Hahn-Griffiths said the best way for community banks to manage online reputation might be considered old fashioned: foster adoring customers. Having a passionate customer come to your bank’s defense in response to a Yelp bash or a social media rant has more authentic validity than anything a bank could say in its own defense, Hahn-Griffiths explained. “Promoters can help elevate a bank’s reputation by neutralizing squeaky-wheel detractors.”

Reputation managers: Worth it?
The desire for companies to stay on top of online complaints has sparked a new industry: Online Reputation Management. ORM professionals offer advice and can be on the lookout for a bank, business or individual that wants to protect a good reputation. Alexa Martin, an ORM specialist with Status Labs, said the best way to handle a typical complaint is cordially, respectfully and completely. “Responding is the best thing a business owner can do,” Martin writes in an article published on the Status Labs website. “Unsatisfied patrons for the most part just want to have their voice heard. I recommend responding publicly and then taking it to a direct message to work out the details.”

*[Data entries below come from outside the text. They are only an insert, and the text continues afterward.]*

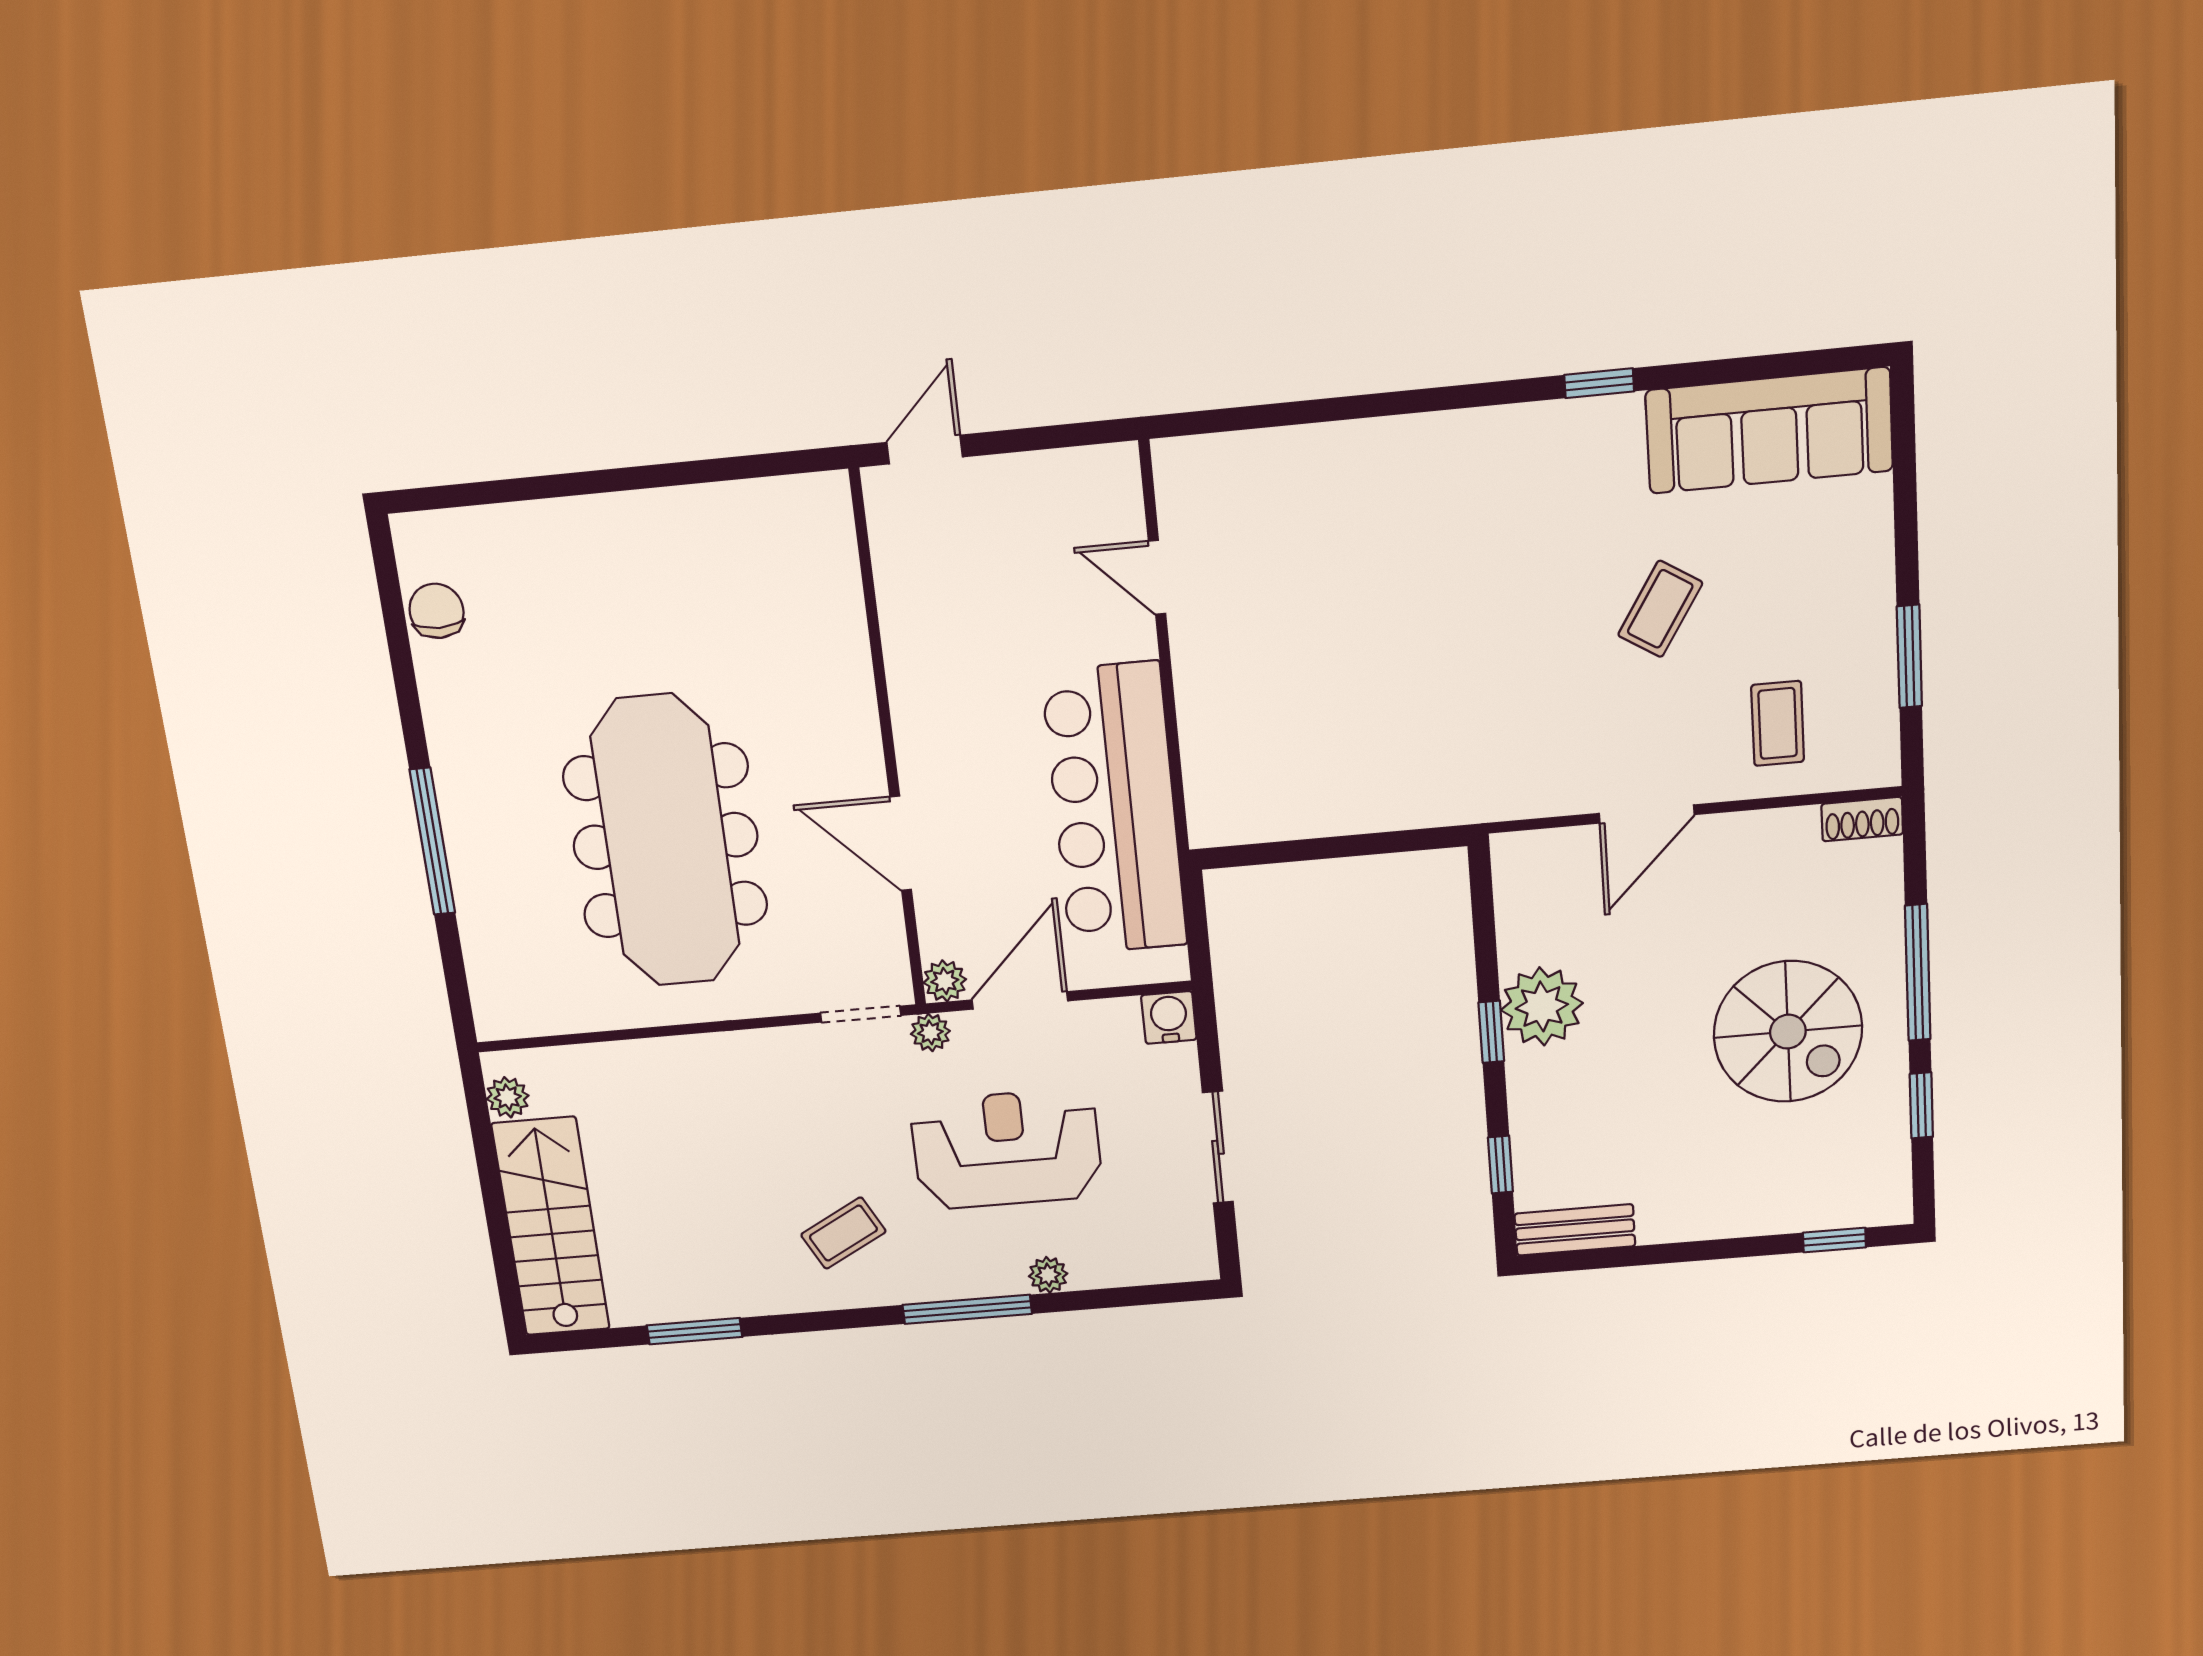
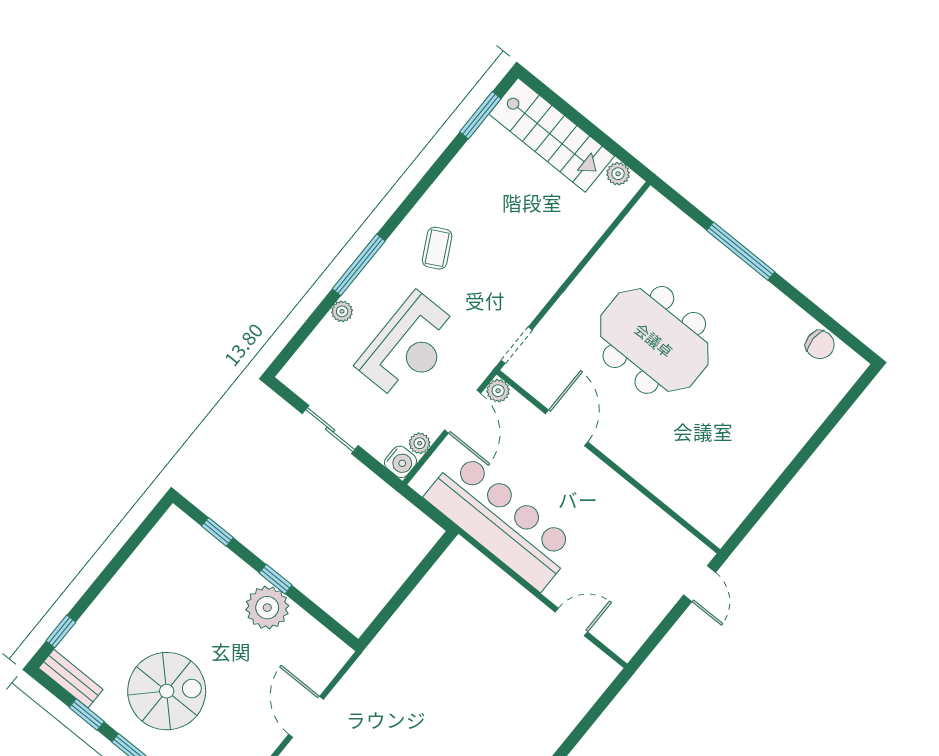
meeting table: (665, 841) -> (654, 340), width x0.73
door: (901, 843) -> (567, 428), hinge flipped
plant: (930, 1032) -> (420, 443), moved
spiral stairs: (1788, 1032) -> (167, 691), turned 180
bench: (1575, 1230) -> (71, 679), moved, turned 90
window: (695, 1331) -> (480, 115), moved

Martin said that while ORM firms are available to help a bank return the sheen to its tarnished reputation, not all such firms’ services are effective. This makes many people skeptical of ORMs, she admits. “Be on the look-out for firms with cookie cutter solutions, PR firms that claim they also do ORM and those that offer to completely remove your [online search] results,” she counseled.

This new industry is not without its detractors, including Yelp, which publishes its own advice on how to keep online reviewers from turning on you. Yelp says ORM firms don’t offer much value beyond being additional eyes on the lookout for online complaints for companies that don’t have staff to do this work.

Vince Sollitto, who works in corporate communications and public affairs for Yelp, encourages bankers to read its guide to success for business owners. The advice therein might be summarized in the most obvious way possible: If you don’t want angry customers complaining online don’t make your customers angry. Sounds simple. But what about the one day you are short staffed and things don’t go perfectly and you hear about it online first? Yelp suggests you “take a deep breath and think very carefully about what you are going to write. Or even better, don’t think too much: Keep it simple by thanking your customer for their patronage and feedback.”

Sollitto and Martin agree on two points: There is no substitute for organic loyalty. And, anyone who promises to rid the internet of bad reviews is lying.

“In the long run, the best approach is to not interfere with the natural flow of reviews,” Sollitto said. “Taking the time to respond to reviews and provide great customer service will go much further in building a great reputation.”